| Stated task |
Recast the listing as a numbered list, starting at its first line and stopping after the line that contains "For every layout". Leave out any blank lines.

| Data listing |

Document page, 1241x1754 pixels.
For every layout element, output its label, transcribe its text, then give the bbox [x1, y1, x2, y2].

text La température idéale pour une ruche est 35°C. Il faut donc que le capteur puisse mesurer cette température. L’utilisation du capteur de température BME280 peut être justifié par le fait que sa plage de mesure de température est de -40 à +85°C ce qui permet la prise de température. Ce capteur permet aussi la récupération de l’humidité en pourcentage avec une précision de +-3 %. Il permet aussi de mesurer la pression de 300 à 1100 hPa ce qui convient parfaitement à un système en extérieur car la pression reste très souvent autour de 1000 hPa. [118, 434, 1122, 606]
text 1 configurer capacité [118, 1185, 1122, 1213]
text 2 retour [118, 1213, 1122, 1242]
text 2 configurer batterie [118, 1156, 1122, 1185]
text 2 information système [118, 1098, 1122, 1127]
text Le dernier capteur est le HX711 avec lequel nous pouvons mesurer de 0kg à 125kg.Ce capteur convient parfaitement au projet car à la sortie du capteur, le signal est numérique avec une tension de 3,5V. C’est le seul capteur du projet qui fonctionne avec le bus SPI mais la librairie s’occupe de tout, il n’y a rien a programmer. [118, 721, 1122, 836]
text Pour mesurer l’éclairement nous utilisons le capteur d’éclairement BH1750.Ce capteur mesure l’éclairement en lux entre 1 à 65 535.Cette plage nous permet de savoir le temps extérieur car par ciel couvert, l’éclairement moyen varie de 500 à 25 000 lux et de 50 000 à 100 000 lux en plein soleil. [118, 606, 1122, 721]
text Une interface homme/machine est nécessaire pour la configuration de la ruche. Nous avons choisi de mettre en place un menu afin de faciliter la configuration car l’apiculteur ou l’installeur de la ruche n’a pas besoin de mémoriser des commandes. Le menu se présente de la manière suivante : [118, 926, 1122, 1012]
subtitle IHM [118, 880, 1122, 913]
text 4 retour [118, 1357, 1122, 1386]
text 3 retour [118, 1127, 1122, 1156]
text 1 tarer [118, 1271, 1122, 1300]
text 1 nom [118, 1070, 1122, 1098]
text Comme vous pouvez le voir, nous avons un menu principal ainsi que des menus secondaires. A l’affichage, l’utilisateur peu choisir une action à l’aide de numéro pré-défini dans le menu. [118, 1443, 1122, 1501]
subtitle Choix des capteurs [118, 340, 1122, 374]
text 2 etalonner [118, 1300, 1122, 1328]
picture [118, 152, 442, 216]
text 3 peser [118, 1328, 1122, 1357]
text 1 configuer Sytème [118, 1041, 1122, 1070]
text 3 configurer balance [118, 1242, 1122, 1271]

| Worked solution |
1. Document page, 1241x1754 pixels.
2. For every layout element, output its label, transcribe its text, then give the bbox [x1, y1, x2, y2].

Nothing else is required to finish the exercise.